80’lerin ortalarında, bastırıldığı, yok edildiği iddia edilen muhalefet yeniden örgütlenmeye başlıyor, 90’larda öğrenciler, gençlik, sendikal yapılar yasal zemin olmamasına karşın örgütlenme süreçlerini inşa ediyorlardı. Tiyatrolar, toplumsal muhalefet yapabiliyordu, perdeleri kapatmamaya çalışarak sıkıyönetim koşullarında festival yapmaya çalışıyorlardı. Müzik, yeniden üretiliyordu ve muhalifti. Avukatlar, çarpık sistemin içinden hukuk devşirmeye çalışıyordu. 80 darbesinin yok ettiğini, yıldırdığını sandığı toplumsal muhalafet şu ya da bu şekilde kendini var etmenin yollarını arıyordu.
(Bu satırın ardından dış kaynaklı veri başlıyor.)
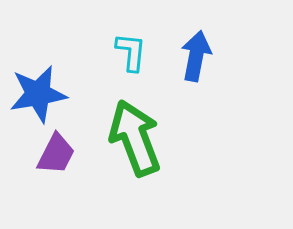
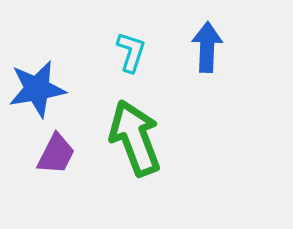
cyan L-shape: rotated 12 degrees clockwise
blue arrow: moved 11 px right, 9 px up; rotated 9 degrees counterclockwise
blue star: moved 1 px left, 5 px up
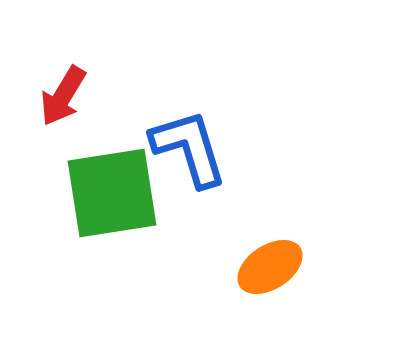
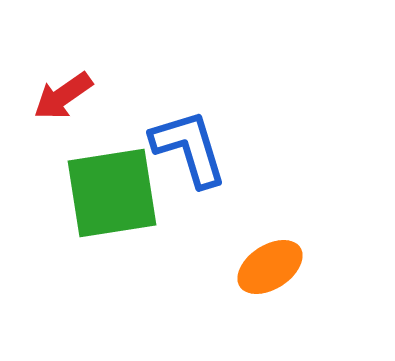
red arrow: rotated 24 degrees clockwise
Darbe koşulları altında yeniden kendini farketmeye çalışan toplum, aslında darbenin tüm etkileri ile varlığını devam ettirdiğini göremiyor, gördüğünde ise gözlerini kapayıp gölgenin gitmesini bekliyordu.
Kendince haklı olabilirdi; toplumun bir kısmı belleğini biraz olsun geride bırakıp hayatına devam edebilmek istiyordu. Ancak açığa çıkartılmamış, hesaplaşılmamış bu travmanın toplumun geleceğine yön verme gücü ihmal ediliyordu, failler kendilerince normal bir yaşamın sefasını sürerken, heveslerini aldıkları iktidar gücünü, başkalarına pişkince devrederken, özgürlük bir toplumun belleğinden sinsice çıkıyor, erke ve güce gerek kalmayan bir şekilde, toplum kendi sınırlarını çizdiği bir alanda hapsoluyordu, toplumsal norm hukukun önüne geçmeye çoktan başlamıştı.
***
12 Eylül, 1980’den bu yana hep varlığını korudu. Anayasası ile varoldu, topluma saldığı korku ile varoldu, otoritenin sarsılmaz gücü olduğuna dair insanları kandırması ile var oldu, mahalle baskısı ile var oldu, kişisel ve toplumsal özgürlüğe kaba güç ile verdiği yanıtla var oldu.
Kırk yıldır zaman zaman ülkede yaşanan görece özgürlük zamanlarında bile kılıcını toplumun üzerinde sallayarak var oldu. 12 Eylül yönetme erkine sahip olanların esin kaynağıydı, gizli veya açık bir esin kaynağı. Toplumun genlerine işlemiş bir korkunun ilham hortlağı olarak aramızda hala geziniyor.
Belleklerinde hesaplaşmasını yapmış olanlar dışındaki herkese görünüyor bu hortlak. Yoksa, 12 Eylül’ü yaşamış bir toplumun idam nidalarına bu kadar az bir gürültü yapması mümkün olur muydu? İşkenceye, yönetmen erkinin gücünün umarsızca kullanmasına? Talana, çevre katliamına? Tacize, tecavüze? Çıkar örgütlenmelerine? Susmaya, konuşmamaya, haykırmamaya? Çocuklarının geleceğinin ipotek altına alınmasına? Olmazdı herhalde.
12 Eylül bir takvim yaprağı olarak darbeci 12 Eylül’den hakkını alana dek olmaz en azından.